For the music, McCuen, who is the music supervisor, drew from various movies, but she prides herself on choosing unique pieces so don’t expect Jack the Ripper to stalk the foggy London streets to the theme of “Jaws.” “These are songs that nobody will recognize,” McCuen assured.

The production includes nine professional dancers from all over the United States, as well as some apprentice dancers who are training with the Savannah Ballet Theatre company, and students from the high school company. “We also have other local actors and dancers who just wanted to be a part of it,” said McCuen. “We always find a spot for everybody.”

Savannah Ballet's core company dancers are portraying the five victims. “They’re fantastic,” said McCuen. “They’re all incredibly well versed in ballet technique, as well as storytelling. They are just fantastic storytellers, which is why they received these lead roles.”

Jack the Ripper will be portrayed by Sam Chester, a dancer from Charlotte, North Carolina with an extensive background in performance. “He’s one of our favorite dancers to bring in,’ said McCuen. “He takes a character and just runs with it.”

To bring Victorian London to life on stage, Savannah Ballet will use moving video projections, as well as some heavy set pieces which they will be utilizing for the first time. “When you see a ballet, it’s usually a blank stage for the dancers to move on,” McCuen explained. “For this production, we’re using actual set pieces such as walls and windows, but they’re not just set pieces, they’re almost a part of the show—they move almost as much as the dancers do.
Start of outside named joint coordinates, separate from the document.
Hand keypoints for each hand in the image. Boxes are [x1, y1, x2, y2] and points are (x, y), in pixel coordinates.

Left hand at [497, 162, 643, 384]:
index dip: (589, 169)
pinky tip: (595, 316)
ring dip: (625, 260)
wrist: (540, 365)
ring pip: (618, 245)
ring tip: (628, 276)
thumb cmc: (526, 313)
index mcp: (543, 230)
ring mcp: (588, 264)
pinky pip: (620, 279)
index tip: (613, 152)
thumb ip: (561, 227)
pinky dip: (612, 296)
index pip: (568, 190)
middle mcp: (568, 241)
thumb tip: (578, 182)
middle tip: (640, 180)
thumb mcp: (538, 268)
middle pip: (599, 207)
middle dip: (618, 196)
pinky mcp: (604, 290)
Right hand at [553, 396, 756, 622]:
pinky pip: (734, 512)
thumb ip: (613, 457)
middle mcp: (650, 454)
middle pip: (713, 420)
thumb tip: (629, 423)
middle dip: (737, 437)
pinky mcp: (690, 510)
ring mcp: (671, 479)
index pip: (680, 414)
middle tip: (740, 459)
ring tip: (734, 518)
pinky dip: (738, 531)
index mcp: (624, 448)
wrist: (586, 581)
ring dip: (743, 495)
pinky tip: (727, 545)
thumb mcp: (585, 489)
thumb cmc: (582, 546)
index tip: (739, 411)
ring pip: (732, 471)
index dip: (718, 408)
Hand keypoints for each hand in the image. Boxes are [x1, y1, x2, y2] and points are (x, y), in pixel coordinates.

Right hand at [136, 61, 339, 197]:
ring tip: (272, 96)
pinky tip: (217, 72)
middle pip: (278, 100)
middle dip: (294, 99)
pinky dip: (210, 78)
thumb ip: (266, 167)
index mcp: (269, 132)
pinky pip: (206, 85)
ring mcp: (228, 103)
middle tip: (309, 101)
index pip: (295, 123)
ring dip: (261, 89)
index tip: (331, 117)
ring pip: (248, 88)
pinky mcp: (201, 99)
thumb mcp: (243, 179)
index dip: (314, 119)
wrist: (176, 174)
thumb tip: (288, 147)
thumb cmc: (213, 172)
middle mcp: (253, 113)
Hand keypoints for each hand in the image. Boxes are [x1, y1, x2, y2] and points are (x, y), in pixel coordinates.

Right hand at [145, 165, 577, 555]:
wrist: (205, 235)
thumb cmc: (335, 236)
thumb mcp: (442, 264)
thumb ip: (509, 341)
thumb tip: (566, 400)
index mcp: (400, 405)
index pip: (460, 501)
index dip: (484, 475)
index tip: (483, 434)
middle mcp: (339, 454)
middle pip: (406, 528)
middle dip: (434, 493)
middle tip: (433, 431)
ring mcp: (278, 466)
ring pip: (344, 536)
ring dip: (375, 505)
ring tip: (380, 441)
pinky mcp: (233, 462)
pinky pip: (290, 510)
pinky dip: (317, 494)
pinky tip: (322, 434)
It’s really a unique take.”

“Jack the Ripper” differs from previous Savannah Ballet productions in that it is historical rather than based on a literary work. “We wanted to get the facts right, so it did involve a good amount of research because we didn’t want to skimp on details,” said McCuen. “We really wanted to portray it as it really happened. Usually we can take some artistic liberty, but this one we really didn’t. We stayed true to the story.”

The production is PG-13 so don’t expect an abundance of gore. Although the story revolves around the horrible slayings of these five women, the focus is really on their lives. “These woman were fighting to survive and they had a rough life, and we wanted to portray them more as the unfortunate souls that they were,” McCuen explained. “They weren’t bad people—Jack was the bad person. We wanted to make sure people remembered that and remembered their names.”